Scritto da © Winston - Mar, 17/01/2012 - 14:31
La domanda cruciale ancora una volta rimase inevasa. Lo è ancora oggi quel chiedere cosa pensi di me, come persona.
Quando la risposta sfugge, si fa latente, gira intorno al verbo, chi ha posto la domanda si sente solo. Chi ha avanzato la richiesta sente che non gli si vuol rispondere.
Meglio: sente che gli si è risposto “Arrangiati”.
La vecchia Patty:
Oggi qui
domani là
io vado e vivo così
senza pene
vado e vivo così
casa qui
io non ho
ma 100 calze io ho
oggi qui
domani dove sarò
qui e là
io amo la libertà.
domani là
io vado e vivo così
senza pene
vado e vivo così
casa qui
io non ho
ma 100 calze io ho
oggi qui
domani dove sarò
qui e là
io amo la libertà.
Nulla di grave, non ci oppone alla libertà dell’individuo.

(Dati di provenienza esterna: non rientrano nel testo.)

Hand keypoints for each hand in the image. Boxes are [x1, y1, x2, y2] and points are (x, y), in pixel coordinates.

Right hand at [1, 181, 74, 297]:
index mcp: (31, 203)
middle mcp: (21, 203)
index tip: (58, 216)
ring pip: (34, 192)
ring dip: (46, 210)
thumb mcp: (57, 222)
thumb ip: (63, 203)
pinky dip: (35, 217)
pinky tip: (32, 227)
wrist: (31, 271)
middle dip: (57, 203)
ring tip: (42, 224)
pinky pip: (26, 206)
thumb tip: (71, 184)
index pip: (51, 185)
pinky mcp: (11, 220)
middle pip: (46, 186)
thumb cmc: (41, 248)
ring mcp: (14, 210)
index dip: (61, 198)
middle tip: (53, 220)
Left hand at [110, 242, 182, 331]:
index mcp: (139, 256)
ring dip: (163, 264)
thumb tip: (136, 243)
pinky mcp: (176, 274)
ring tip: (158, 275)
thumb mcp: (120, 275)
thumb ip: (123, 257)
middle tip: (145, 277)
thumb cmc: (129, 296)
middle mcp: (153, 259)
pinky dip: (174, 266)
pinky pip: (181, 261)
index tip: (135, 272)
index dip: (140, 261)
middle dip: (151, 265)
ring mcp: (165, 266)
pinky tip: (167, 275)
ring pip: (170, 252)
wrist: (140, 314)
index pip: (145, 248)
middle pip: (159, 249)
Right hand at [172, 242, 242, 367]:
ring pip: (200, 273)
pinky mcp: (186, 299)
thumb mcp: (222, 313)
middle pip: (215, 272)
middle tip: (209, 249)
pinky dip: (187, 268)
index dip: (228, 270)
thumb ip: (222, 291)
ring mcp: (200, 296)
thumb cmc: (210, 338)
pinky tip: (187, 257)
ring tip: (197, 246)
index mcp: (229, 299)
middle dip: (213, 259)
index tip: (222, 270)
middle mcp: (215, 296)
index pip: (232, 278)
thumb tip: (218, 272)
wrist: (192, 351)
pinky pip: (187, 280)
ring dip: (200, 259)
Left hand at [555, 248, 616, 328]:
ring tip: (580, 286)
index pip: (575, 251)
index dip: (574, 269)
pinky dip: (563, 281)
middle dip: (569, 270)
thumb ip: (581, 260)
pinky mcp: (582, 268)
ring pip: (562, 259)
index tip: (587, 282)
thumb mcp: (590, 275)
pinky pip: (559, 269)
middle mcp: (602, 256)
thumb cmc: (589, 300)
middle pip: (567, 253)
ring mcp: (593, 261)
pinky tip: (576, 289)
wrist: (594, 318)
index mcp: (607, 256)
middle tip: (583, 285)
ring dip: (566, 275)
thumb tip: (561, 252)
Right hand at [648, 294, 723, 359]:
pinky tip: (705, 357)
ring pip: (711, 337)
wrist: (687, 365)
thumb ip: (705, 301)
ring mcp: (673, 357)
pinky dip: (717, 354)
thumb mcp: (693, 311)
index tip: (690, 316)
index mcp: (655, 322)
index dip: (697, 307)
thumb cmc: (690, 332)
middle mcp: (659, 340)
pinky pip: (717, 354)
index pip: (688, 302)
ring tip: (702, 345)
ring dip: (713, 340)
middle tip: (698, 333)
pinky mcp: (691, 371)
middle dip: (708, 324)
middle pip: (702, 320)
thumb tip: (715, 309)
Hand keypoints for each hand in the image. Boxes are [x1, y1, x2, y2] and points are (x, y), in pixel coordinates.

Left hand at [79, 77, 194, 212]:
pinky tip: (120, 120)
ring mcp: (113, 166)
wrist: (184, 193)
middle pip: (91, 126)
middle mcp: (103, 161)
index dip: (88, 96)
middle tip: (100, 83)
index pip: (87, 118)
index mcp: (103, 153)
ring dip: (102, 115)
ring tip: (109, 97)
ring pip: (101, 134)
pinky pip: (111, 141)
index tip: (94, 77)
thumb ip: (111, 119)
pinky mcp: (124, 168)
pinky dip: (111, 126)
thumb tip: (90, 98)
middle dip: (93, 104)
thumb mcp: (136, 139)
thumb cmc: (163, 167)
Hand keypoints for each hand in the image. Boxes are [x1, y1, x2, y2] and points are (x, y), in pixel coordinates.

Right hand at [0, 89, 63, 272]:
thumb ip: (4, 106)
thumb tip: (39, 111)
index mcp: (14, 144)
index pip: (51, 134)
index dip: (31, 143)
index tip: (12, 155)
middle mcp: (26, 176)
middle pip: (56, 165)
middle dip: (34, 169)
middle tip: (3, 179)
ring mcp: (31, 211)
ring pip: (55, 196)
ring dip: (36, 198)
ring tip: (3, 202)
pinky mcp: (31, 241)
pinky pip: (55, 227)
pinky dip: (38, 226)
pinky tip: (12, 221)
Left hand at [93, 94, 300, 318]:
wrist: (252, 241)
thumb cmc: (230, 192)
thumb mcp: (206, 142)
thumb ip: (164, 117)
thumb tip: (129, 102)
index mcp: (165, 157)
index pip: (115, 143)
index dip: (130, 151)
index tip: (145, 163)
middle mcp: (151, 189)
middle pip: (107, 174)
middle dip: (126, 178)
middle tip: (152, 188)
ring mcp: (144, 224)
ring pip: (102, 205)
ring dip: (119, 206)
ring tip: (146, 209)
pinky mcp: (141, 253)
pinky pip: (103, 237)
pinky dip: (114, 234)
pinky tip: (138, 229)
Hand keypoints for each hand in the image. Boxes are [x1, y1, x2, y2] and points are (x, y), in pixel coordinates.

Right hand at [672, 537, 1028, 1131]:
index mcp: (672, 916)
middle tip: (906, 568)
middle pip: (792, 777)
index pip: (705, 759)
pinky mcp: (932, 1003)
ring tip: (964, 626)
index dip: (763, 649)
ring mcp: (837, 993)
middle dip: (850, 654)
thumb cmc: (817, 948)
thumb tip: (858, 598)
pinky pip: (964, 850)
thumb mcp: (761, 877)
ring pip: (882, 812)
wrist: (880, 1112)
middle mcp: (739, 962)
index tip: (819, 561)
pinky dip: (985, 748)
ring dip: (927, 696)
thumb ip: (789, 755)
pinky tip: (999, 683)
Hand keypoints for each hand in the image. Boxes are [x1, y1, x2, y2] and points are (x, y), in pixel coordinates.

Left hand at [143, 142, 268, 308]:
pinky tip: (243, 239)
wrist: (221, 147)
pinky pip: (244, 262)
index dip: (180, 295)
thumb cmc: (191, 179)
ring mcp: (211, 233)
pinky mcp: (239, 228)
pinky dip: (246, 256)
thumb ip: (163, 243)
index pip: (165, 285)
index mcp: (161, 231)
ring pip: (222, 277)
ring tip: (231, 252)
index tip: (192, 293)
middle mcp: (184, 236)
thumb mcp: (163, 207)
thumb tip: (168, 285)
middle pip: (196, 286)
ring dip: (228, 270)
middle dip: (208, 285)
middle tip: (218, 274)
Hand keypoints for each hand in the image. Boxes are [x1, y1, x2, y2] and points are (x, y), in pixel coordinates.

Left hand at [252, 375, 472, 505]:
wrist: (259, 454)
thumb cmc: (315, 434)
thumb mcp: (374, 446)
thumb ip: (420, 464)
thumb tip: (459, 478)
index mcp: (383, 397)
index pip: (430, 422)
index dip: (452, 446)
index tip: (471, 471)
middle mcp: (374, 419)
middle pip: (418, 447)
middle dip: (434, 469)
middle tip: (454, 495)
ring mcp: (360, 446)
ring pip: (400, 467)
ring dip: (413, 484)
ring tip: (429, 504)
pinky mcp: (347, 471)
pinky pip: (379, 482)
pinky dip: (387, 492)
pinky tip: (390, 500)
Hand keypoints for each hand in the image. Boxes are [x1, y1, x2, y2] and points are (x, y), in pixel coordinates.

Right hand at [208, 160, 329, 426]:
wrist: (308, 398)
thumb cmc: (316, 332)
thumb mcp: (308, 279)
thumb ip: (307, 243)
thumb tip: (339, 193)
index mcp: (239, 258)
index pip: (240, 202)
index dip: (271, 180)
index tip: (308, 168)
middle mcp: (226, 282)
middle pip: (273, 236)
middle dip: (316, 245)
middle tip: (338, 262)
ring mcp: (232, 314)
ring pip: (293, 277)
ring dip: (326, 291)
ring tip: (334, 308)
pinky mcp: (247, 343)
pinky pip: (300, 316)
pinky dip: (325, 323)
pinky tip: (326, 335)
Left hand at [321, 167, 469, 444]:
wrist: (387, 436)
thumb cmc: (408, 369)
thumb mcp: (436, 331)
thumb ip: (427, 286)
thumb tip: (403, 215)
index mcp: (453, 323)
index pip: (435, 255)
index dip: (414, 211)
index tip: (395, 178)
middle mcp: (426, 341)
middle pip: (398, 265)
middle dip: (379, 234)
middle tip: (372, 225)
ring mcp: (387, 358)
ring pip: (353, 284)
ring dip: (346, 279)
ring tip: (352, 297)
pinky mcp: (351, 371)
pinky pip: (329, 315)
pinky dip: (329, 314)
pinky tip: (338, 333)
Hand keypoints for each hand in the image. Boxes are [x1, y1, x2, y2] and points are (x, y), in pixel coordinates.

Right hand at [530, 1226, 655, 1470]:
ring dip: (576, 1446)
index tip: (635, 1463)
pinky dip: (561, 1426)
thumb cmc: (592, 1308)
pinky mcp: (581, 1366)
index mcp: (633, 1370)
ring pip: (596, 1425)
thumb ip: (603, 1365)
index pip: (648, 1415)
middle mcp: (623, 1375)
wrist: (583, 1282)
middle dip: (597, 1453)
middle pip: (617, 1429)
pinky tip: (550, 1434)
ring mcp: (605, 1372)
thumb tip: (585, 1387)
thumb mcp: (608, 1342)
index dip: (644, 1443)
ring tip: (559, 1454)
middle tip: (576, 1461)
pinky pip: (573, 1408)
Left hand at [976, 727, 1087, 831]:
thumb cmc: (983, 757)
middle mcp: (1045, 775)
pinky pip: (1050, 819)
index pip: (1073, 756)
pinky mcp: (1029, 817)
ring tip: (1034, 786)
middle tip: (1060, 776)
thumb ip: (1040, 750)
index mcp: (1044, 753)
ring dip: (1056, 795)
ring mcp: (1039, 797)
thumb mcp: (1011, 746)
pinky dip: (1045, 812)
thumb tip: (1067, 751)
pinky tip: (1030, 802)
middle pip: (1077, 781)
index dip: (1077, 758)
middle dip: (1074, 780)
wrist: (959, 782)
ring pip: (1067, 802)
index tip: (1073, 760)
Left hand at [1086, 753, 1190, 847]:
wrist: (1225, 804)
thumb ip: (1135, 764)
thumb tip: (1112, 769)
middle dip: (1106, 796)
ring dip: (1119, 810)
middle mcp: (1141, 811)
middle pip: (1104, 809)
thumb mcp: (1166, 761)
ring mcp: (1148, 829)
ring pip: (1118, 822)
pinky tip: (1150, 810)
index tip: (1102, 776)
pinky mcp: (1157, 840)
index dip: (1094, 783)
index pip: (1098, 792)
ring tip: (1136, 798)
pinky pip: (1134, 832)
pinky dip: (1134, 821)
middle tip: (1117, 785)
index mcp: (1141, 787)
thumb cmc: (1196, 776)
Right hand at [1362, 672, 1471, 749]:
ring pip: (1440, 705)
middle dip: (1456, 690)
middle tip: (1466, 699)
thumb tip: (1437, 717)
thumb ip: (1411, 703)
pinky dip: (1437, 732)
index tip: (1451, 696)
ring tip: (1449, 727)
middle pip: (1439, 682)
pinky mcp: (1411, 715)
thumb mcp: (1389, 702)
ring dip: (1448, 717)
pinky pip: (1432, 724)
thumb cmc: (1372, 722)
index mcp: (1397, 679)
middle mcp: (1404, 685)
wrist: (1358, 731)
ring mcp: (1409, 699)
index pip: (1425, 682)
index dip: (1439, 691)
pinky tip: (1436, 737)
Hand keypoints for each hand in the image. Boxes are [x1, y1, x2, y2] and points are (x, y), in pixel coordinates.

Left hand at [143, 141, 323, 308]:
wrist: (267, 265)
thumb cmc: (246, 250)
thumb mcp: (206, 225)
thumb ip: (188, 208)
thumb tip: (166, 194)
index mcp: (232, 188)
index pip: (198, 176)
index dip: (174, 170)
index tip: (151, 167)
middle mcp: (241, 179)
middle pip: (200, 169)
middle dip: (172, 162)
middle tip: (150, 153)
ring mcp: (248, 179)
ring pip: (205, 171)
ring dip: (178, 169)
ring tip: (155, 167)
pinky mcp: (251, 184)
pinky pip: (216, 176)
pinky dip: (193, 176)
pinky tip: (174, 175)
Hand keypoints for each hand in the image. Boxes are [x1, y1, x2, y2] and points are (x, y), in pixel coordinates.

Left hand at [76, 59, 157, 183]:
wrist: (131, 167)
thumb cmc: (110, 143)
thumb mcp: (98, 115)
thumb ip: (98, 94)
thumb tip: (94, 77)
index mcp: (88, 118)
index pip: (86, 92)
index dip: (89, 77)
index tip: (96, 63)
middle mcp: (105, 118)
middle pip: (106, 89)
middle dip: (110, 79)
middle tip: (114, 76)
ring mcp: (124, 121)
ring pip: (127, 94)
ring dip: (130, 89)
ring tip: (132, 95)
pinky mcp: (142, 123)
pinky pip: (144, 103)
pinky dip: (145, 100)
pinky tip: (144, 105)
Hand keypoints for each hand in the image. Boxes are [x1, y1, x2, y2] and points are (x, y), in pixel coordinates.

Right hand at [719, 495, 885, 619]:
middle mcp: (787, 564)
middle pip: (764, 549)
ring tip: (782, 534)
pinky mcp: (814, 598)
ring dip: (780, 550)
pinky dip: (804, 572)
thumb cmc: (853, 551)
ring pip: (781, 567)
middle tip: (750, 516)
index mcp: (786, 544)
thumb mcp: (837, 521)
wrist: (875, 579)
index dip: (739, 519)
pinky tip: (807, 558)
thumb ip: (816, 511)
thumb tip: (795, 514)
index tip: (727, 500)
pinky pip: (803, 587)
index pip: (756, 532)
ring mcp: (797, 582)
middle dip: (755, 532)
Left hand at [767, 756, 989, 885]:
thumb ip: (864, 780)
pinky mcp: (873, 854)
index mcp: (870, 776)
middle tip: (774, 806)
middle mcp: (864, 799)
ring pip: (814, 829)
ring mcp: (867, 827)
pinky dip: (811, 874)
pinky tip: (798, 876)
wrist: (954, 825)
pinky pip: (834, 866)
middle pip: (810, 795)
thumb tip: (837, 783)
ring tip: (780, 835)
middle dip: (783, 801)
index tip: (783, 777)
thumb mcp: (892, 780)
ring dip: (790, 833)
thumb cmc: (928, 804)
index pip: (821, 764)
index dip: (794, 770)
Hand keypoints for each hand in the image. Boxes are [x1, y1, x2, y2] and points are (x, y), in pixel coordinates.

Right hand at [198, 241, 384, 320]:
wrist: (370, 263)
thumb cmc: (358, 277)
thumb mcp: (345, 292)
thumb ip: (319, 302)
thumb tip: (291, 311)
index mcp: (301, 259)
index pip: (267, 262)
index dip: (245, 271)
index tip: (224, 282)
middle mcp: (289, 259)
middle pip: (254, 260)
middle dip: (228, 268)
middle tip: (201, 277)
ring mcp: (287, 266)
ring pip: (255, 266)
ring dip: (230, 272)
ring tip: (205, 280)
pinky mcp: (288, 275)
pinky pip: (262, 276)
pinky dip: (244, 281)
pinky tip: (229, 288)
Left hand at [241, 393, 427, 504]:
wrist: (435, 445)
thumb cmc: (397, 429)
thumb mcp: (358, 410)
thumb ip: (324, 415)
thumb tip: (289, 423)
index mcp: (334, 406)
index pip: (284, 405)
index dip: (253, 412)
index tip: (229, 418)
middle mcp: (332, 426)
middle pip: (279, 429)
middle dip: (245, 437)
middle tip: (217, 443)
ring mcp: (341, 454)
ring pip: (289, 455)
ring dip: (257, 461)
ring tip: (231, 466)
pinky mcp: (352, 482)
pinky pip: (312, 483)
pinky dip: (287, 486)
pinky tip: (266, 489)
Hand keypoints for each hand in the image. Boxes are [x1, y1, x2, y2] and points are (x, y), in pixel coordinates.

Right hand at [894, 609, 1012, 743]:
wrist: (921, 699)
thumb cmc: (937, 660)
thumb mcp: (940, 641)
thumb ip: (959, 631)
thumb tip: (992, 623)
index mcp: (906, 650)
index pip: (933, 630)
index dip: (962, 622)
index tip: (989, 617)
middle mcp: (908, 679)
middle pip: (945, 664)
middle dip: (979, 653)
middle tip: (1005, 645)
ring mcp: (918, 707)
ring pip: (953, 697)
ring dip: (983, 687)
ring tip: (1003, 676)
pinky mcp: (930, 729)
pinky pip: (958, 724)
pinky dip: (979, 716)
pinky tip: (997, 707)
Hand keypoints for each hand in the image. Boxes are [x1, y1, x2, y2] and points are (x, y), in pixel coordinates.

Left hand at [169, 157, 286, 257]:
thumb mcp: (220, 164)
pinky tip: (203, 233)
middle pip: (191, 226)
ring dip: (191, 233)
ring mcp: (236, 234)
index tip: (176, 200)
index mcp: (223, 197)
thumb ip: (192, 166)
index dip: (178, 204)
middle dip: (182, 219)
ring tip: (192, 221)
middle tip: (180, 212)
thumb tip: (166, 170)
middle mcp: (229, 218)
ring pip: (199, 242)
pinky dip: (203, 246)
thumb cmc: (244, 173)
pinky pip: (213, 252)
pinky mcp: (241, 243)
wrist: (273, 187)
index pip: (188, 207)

Se questi però, al respirare di un altro, deve sentirsi oppresso, e continuare a fare mere enunciazioni di principio a favore di chi avanza altrettante mere enunciazioni di principio, di qualunque tipo esse siano, cade allora in evidente contraddizione con l’idea di socialità, la quale vuole che la medesima idea debba essere intesa dall’uomo in senso totale e non parziale, evidenziandosi materialisticamente e storicamente nella società, per tale parzialità, la formazione di gruppi concorrenti.
Nulla nemmeno contro la concorrenzialità, purché non confluisca di nuovo nel caos. (cosa, caso)
Il non aderire a quanto appena detto, il non crederci, il non sognare la realizzazione della socialità nel suo carattere di totalità necessaria comporta, in via obbligata, la contravvenzione a tutti i cinque principi della logica classica, cui, per chi fosse interessato, rimando.